Dataset extract:
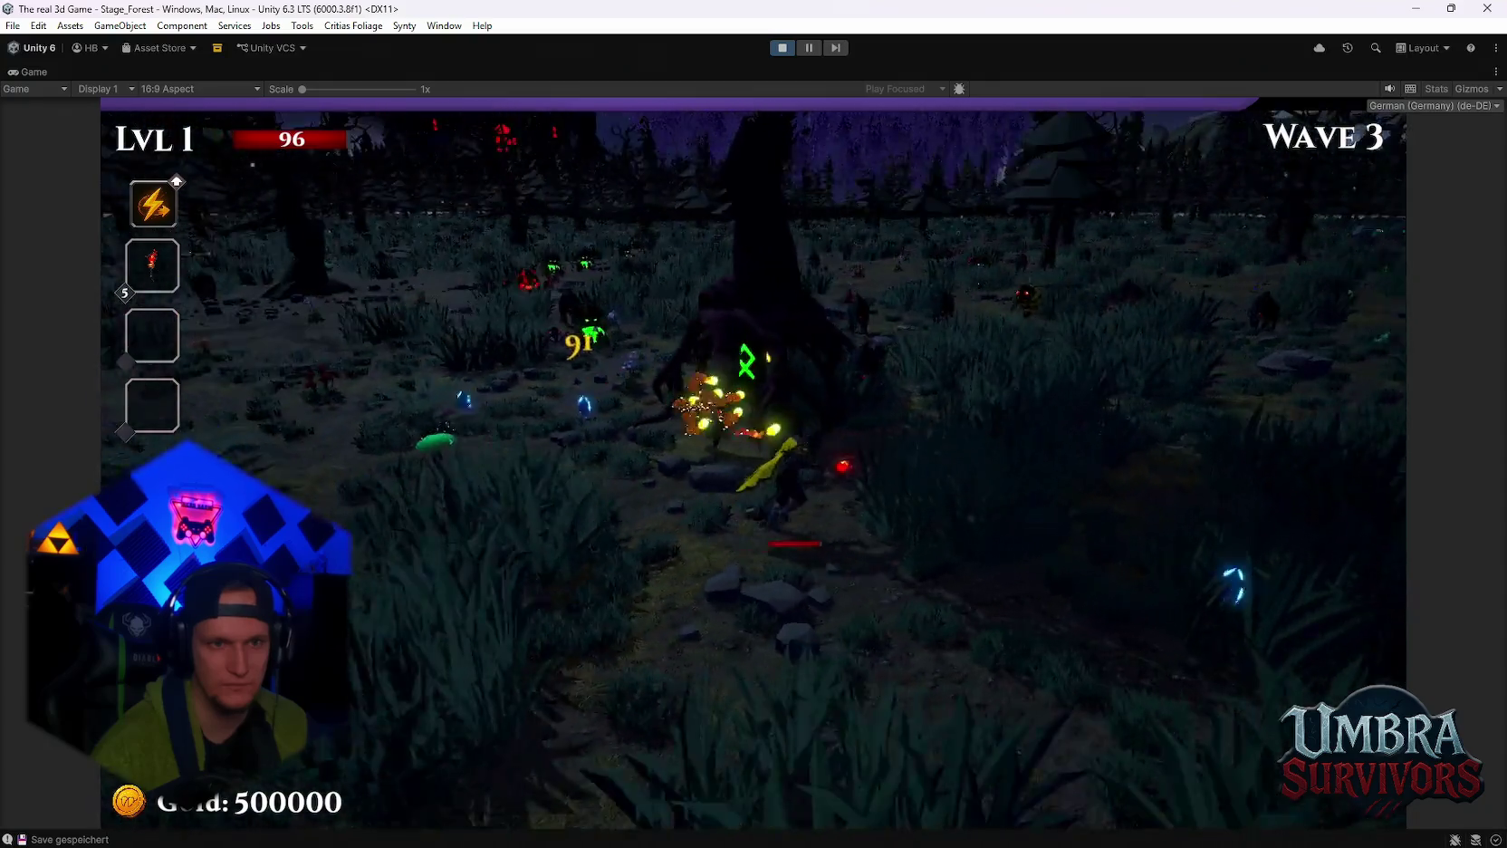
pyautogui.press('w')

==

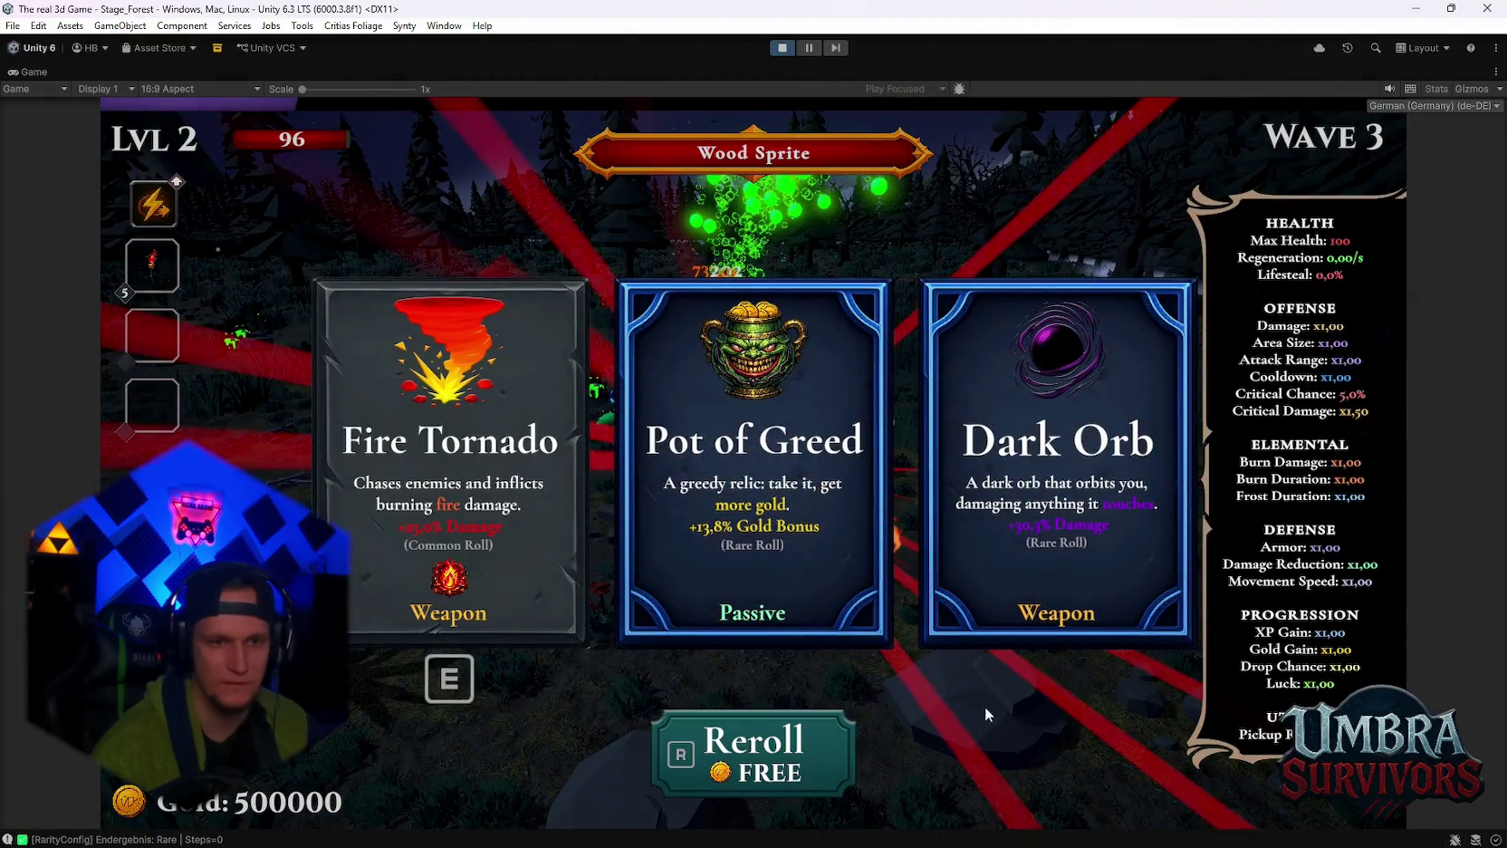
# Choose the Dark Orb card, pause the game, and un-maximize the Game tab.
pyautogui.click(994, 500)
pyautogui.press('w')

...

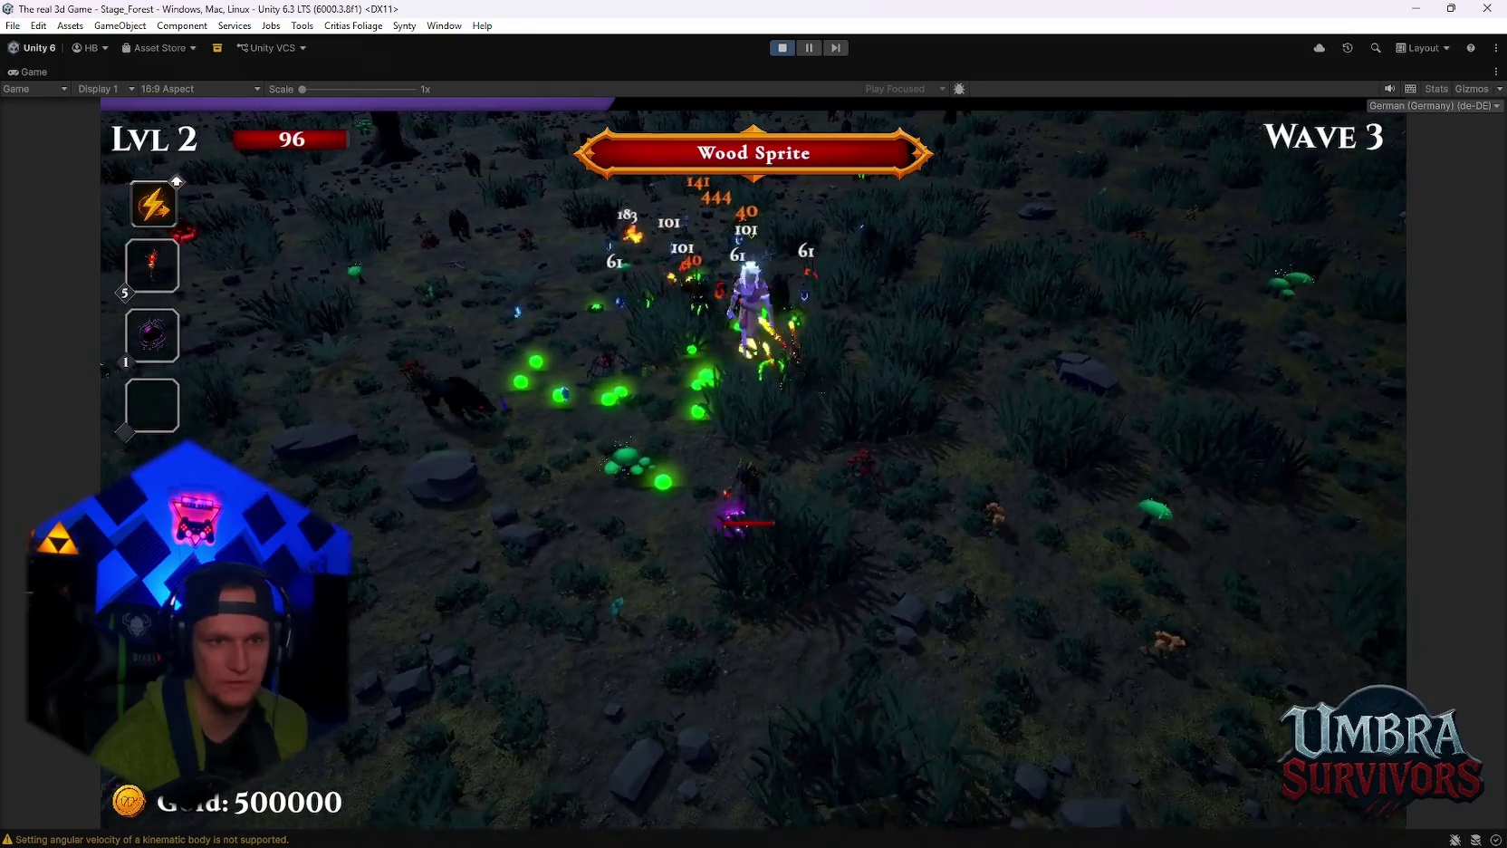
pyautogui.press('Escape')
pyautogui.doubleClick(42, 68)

Your instructions: Considering only the material above, set down every line from the one with "pyautogui.press('Escape')" to the one with "pyautogui.doubleClick(42, 68)", inclusive, exactly as written.

Task answer:
pyautogui.press('Escape')
pyautogui.doubleClick(42, 68)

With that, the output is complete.